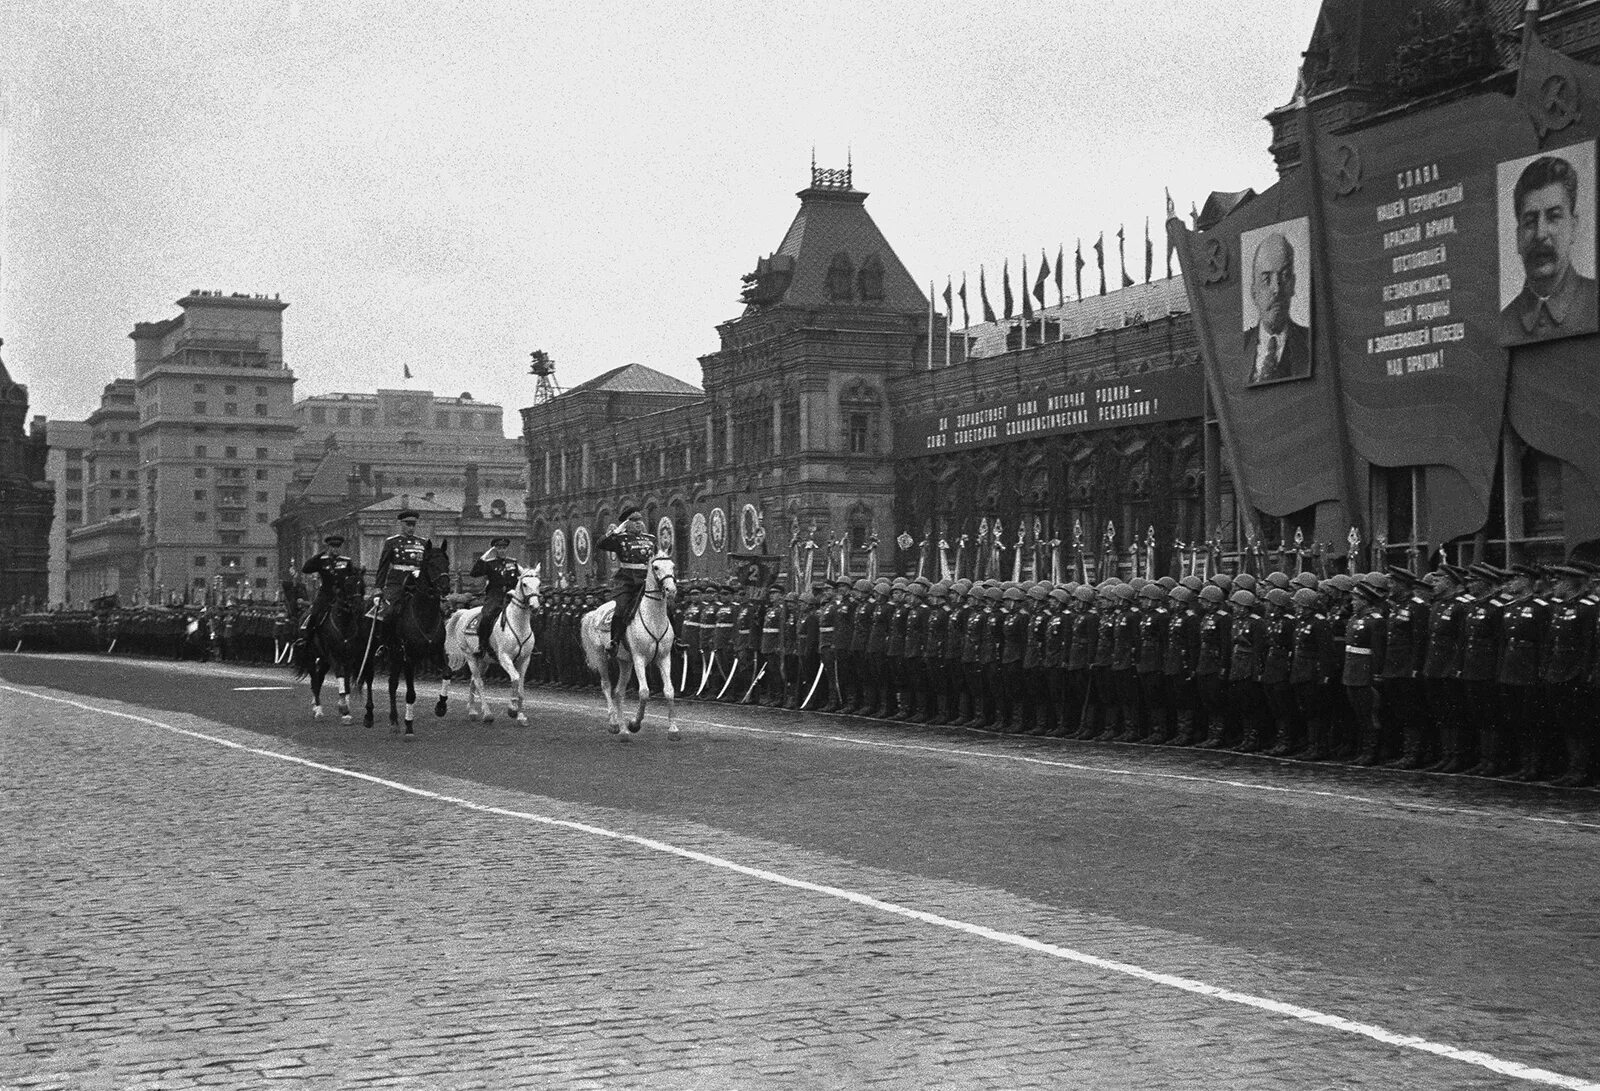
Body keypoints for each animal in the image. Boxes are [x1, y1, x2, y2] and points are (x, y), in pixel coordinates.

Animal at [355, 540, 448, 735]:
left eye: (446, 562)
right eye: (430, 563)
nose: (445, 587)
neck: (424, 615)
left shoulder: (435, 652)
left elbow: (447, 672)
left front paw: (441, 706)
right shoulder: (409, 658)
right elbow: (411, 693)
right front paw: (409, 725)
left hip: (395, 656)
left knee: (392, 684)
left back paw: (394, 720)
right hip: (373, 652)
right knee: (369, 678)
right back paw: (369, 716)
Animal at [438, 559, 544, 723]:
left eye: (538, 583)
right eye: (524, 584)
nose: (535, 607)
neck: (518, 624)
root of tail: (465, 612)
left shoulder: (525, 659)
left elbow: (521, 687)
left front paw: (520, 715)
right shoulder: (504, 657)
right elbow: (515, 678)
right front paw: (512, 709)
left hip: (483, 660)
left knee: (473, 681)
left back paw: (472, 711)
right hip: (470, 656)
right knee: (479, 682)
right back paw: (487, 714)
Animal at [579, 553, 678, 739]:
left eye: (673, 566)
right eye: (656, 567)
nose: (671, 590)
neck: (653, 618)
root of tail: (595, 612)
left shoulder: (664, 658)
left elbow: (669, 690)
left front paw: (673, 729)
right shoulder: (639, 658)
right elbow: (644, 692)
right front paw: (635, 724)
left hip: (625, 662)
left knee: (618, 692)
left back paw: (623, 730)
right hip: (601, 656)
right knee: (606, 685)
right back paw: (614, 724)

+ + +

_Problem to solve:_ Each record above goes into the copy word for word; the pictures do not.

_Answer to the problem:_
Body keypoints for each animal in the image. Boxes are [x1, y1, x2, y2] and points are (x, y), in pixel coordinates.

Animal at [355, 540, 448, 735]:
left eye: (446, 562)
right eye: (430, 563)
nose: (445, 587)
neck: (424, 615)
left shoulder: (435, 652)
left elbow: (447, 672)
left front paw: (441, 706)
right shoulder: (409, 658)
right elbow: (411, 693)
right front paw: (409, 725)
left hip: (395, 656)
left knee: (392, 684)
left back paw: (394, 720)
right hip: (373, 652)
right knee: (369, 678)
right back paw: (369, 716)
Animal at [438, 559, 544, 723]:
left eye: (538, 583)
right eye: (524, 584)
nose: (535, 607)
neck: (518, 624)
root of tail: (465, 612)
left shoulder: (525, 659)
left elbow: (521, 687)
left front paw: (520, 715)
right shoulder: (504, 657)
right elbow: (515, 678)
right front paw: (512, 709)
left hip: (483, 660)
left knee: (473, 681)
left back paw: (472, 711)
right hip: (470, 656)
right knee: (479, 682)
right back paw: (487, 714)
Animal at [579, 553, 678, 739]:
left eye: (673, 566)
right eye: (656, 567)
nose: (671, 590)
neck: (653, 618)
root of tail: (595, 612)
left shoulder: (664, 658)
left elbow: (669, 690)
left front paw: (673, 729)
right shoulder: (639, 658)
right elbow: (644, 692)
right front paw: (635, 724)
left hip: (625, 662)
left knee: (618, 692)
left back paw: (623, 730)
right hip: (601, 656)
right knee: (606, 685)
right back paw: (614, 724)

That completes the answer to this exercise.